Hedqvist n’analyse pas le conflit entre les idéaux bourgeois du goût et les politiques de logement public – et elle n’en a pas non plus besoin. Le livre a un autre objectif : développer l’image d’Ericson. Les lecteurs sont emmenés dans les coulisses de Svenskt Tenn, en mettant l’accent sur la personnalité culturelle et la vie du dirigeant de l’entreprise, et Hedqvist y apporte une contribution significative.

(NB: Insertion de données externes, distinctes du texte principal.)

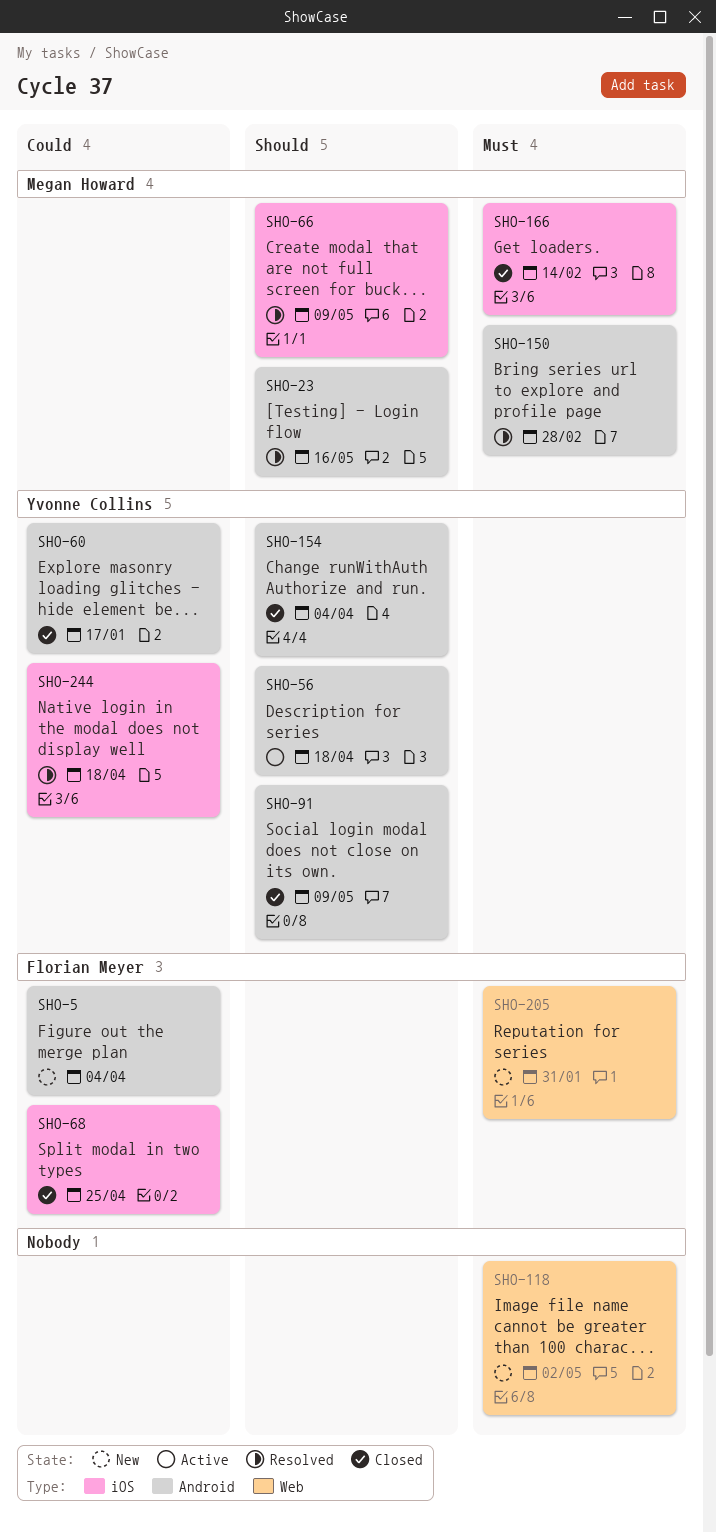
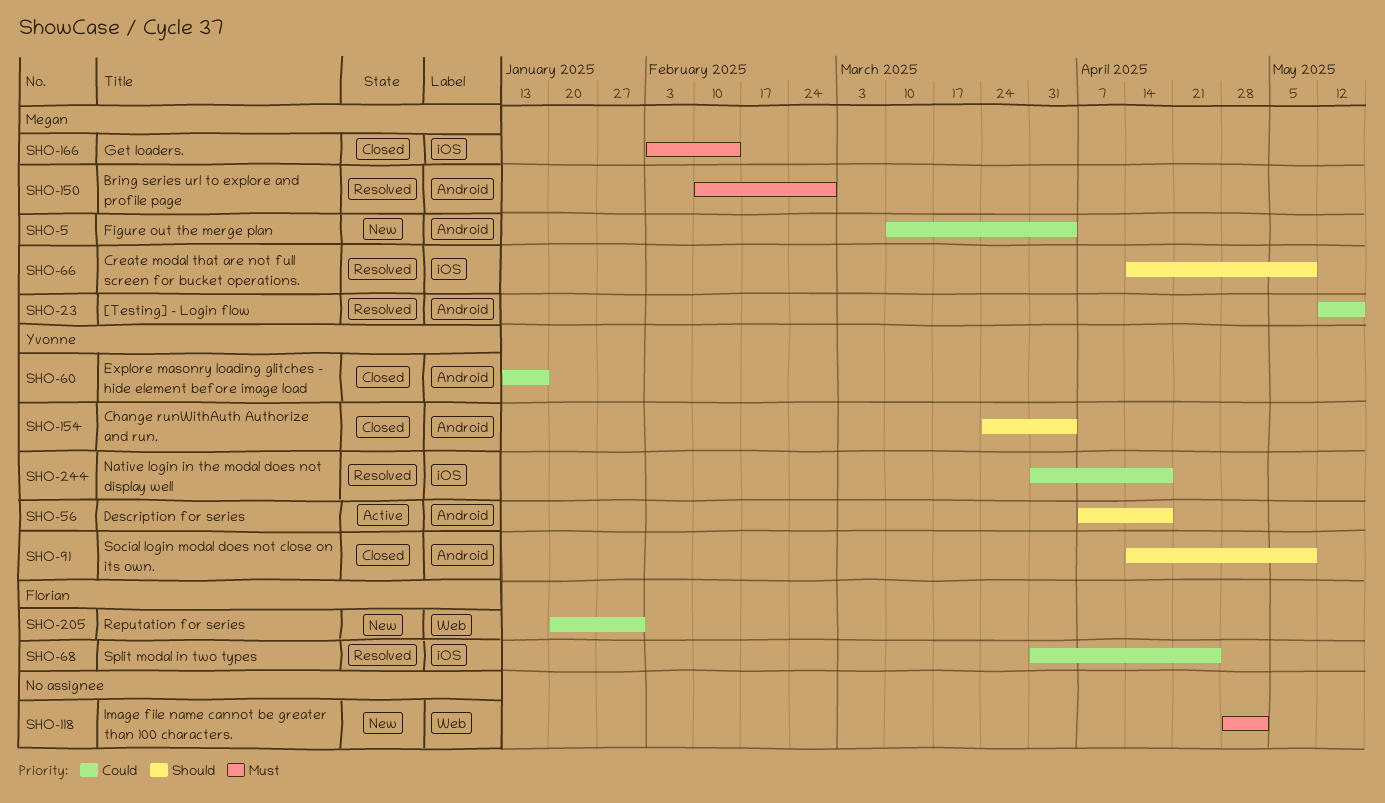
SHO-5, owner: Florian Meyer -> Megan Howard
SHO-23, priority: Should -> Could
SHO-68, status: Closed -> Resolved
SHO-205, priority: Must -> Could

Certes, des reportages parfois détaillés sur la décoration des tables, les expositions, les dîners, les voyages et les amis brouillent la vue. Il peut y avoir trop de bonnes choses. Mais pour les fans du Svenskt Tenn, bien sûr, c’est maman. La biographie est également pleine d’images. Le grand nombre aurait facilement pu donner l’impression d’une intrigue, mais le designer Carl Johan Hane a réussi à rendre l’œuvre d’art élégante et informative. Élégant!